From drafty chimneys to leaking faucets, many things in our homes make strange sounds that we grow accustomed to over time. Some, like the sound of water running through a pipe, are normal and we should take comfort in the fact that our homes are running normally. But when it comes to natural gas and propane lines, there are a few non-standard noises that you should pay attention to when you hear them. Strange noises and smells can be warning signs and may require immediate attention.
Hissing or Whistling
Out of all possible noises, this is the most common. While there’s some hissing whenever gas is moving through the pipes, heavy hissing or whistling when gas is not being used is a dangerous problem. That sharp hissing noise is the sound of gas escaping from the pipes. Normally that only occurs when gas is being fed to a furnace or pilot light, but it also sounds when gas is escaping from a joint, seam, or hole. If you suspect a leak, either from a gas alarm, foul smell, or loud hissing, shut off your gas main line and consult a professional for repair.
Then again, you may hear hissing coming from your propane tank outside. If this is the case, check the bleeder and relief valves. The bleed valve may have been left open and, if it was, should be closed. If the noise is coming from the relief valve, or the relief valve cap has come off, don’t worry. The relief valve is doing its job and should not be closed. This helps to prevent excess pressure from building up inside the tank due to temperature and barometric pressure changes.
Pinging or Knocking
When gas lines, tanks, or appliances give you a pinging or knocking sound, it’s likely due to problems with the air/gas mixture. When this mixture is uneven flow in the gas lines will not move evenly (similar to the water hammer noise you can get when there’s air in the plumbing). One way to check this is by looking at your furnace or a gas stove. If the flames are mostly yellow or white-blue instead of being blue with a yellow tip, then there’s an air-mix problem and you should call a professional to repair the line.
Overfilling a tank will sometimes cause a strange gurgling sound when the gas turns on. This over-pressure puts extra force on the gas-flow regulator, making it difficult for the regulator to control gas flow. A visual cue that this is the problem is in weak flames, low heat, or discolored pilot lights on gas appliances. It’s best to contact your propane supplier or a gas professional since relieving excess pressure is a dangerous business.

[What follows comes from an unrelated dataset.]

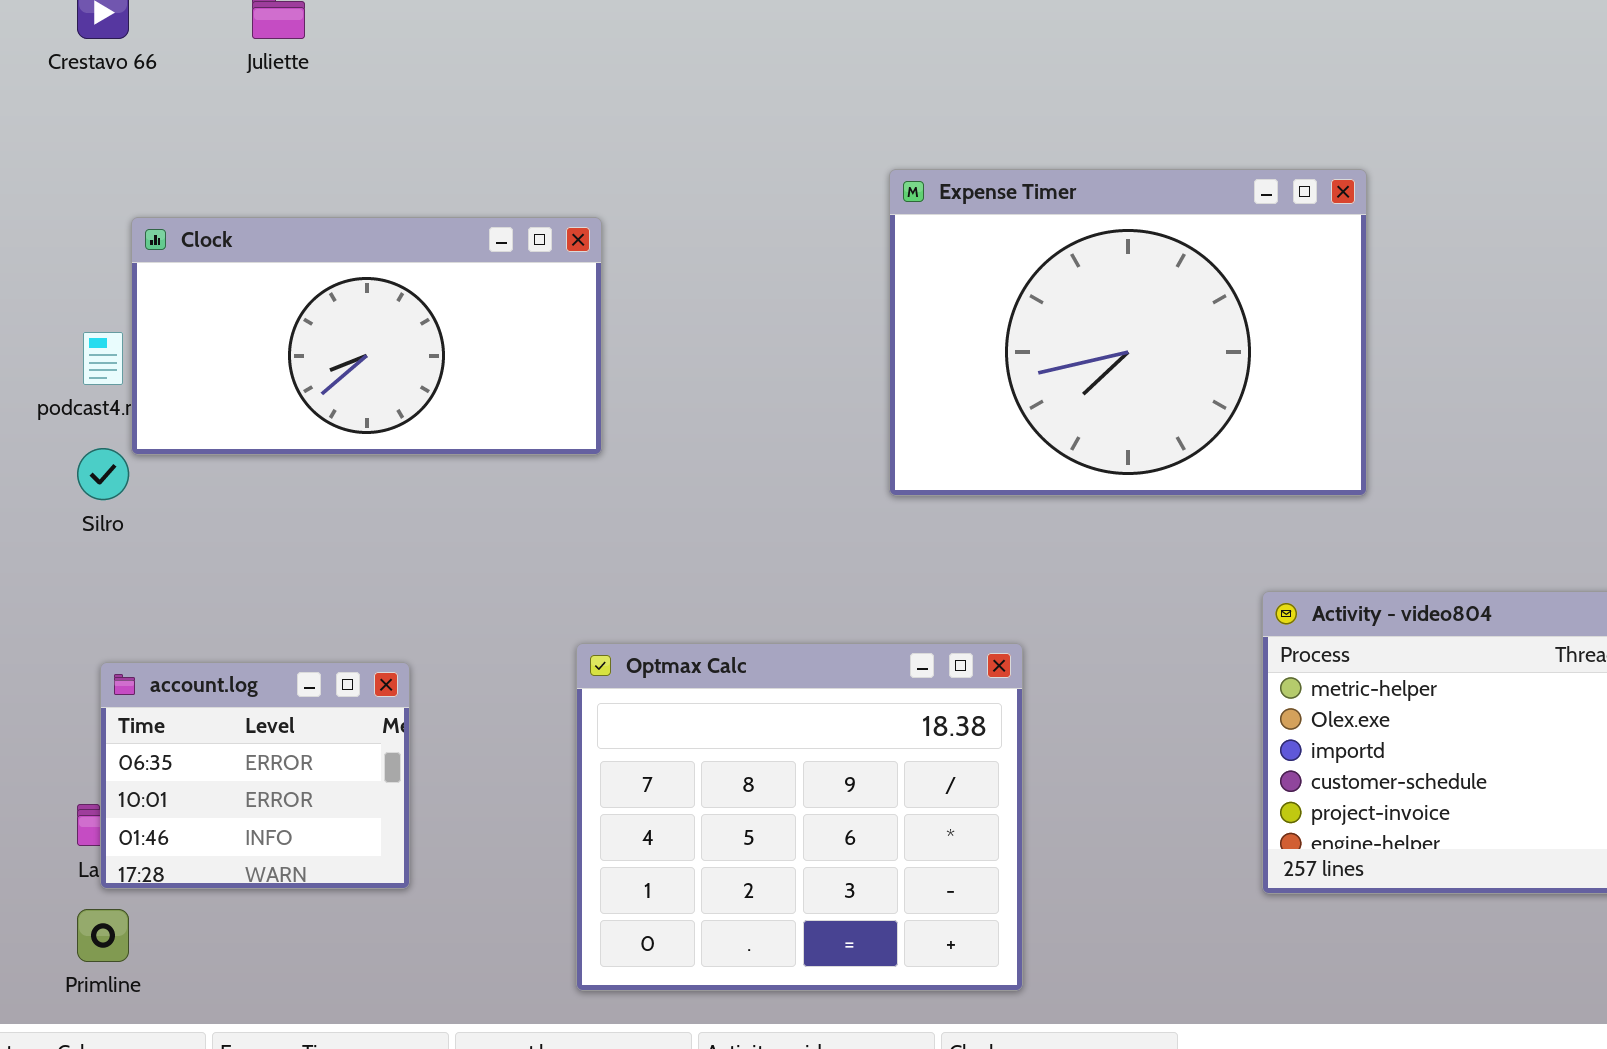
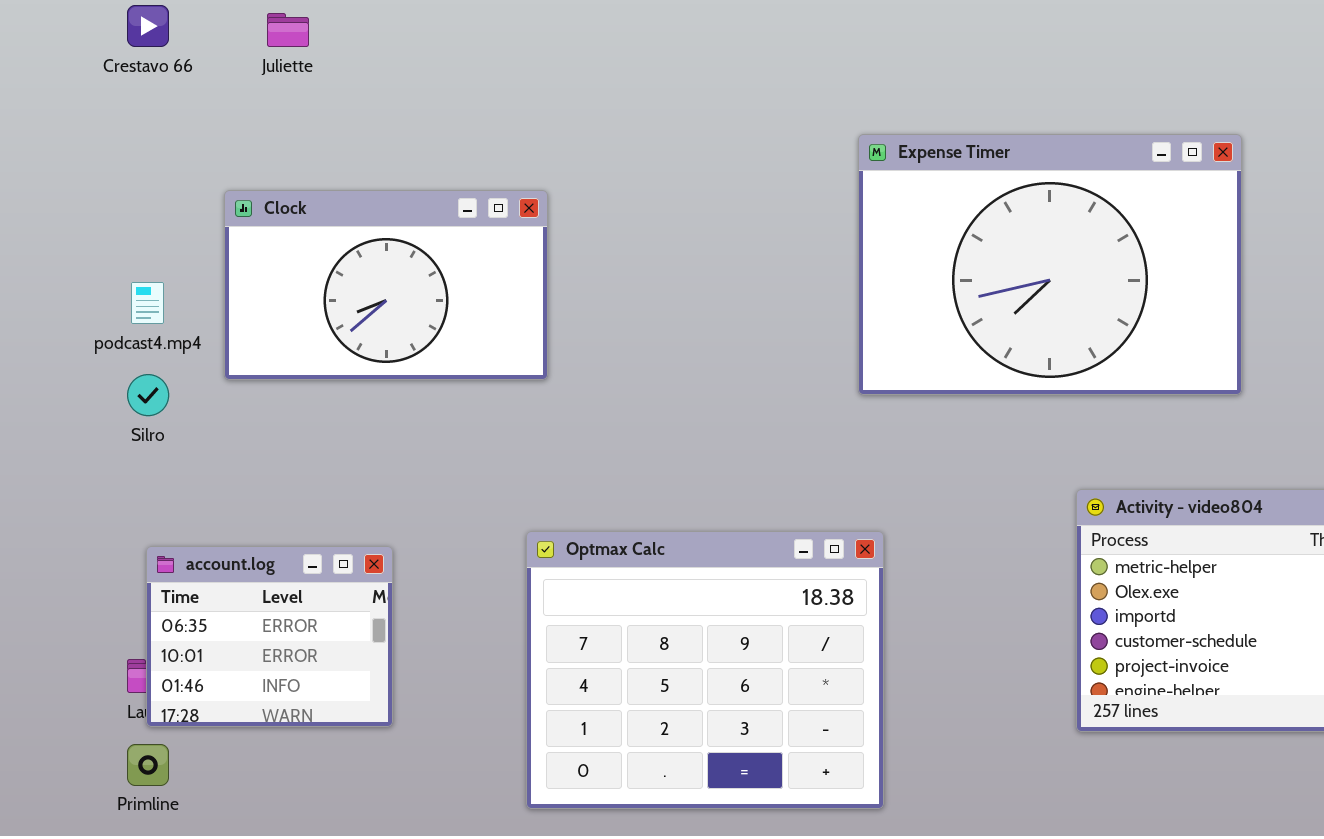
Expense Timer: [889,169,1367,496] -> [858,134,1242,395], moved
Clock: [131,217,602,455] -> [224,190,548,380], resized

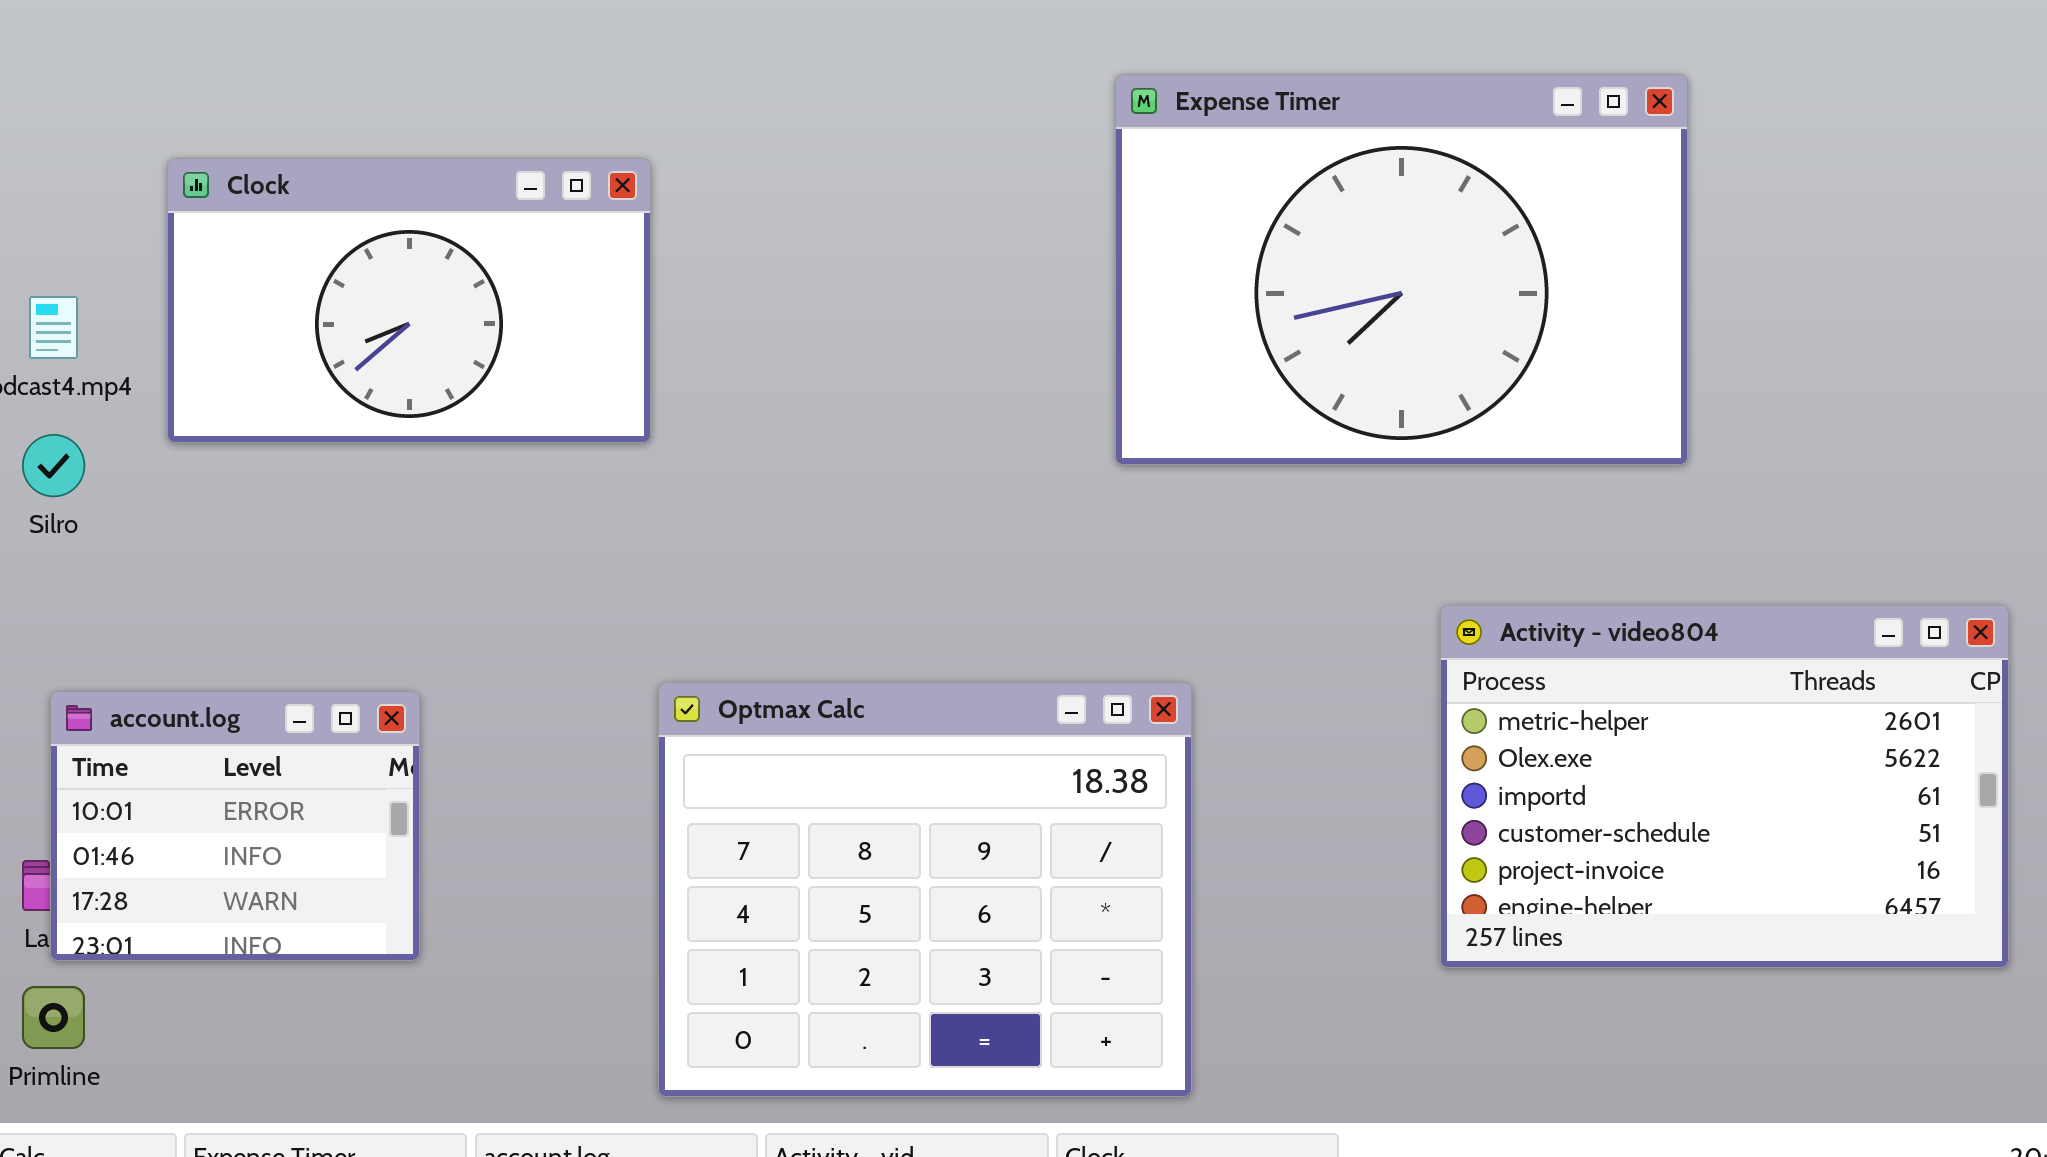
Optmax Calc: [526,531,884,809] -> [658,682,1192,1097], moved
account.log: [146,546,393,727] -> [50,691,420,961], scrolled down 1 row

Humming noises share a lot of similarities with gurgling. Air that’s become trapped in the line can generate a loud humming sound as gas moves around it to get to your appliances. It’s not dangerous but it is annoying. A simple line flush will clear it out. While you can get used to the sound, that’s dangerous because it can lead you to ignore other possible problems.
Humming noises can also come from regulator issues. If you only hear humming around the gas regulator for your tank, it’s likely that the diaphragm being used is generating the noise. Restricting the gas flow or having it replaced should fix the humming noise.
This is different from pinging or knocking noises. If you hear a loud, physical clanking or impact noise, then it’s likely that the level-measurement float inside your tank has come loose and is knocking around inside your tank. Swapping out the tank is usually the best recourse for fixing this problem.
Of course, if you ever smell gas or strange odors accompany a hissing noise, the best recourse is to shut off the gas and get out of your house. Call a professional to come look at your gas lines. It’s always better to play it safe.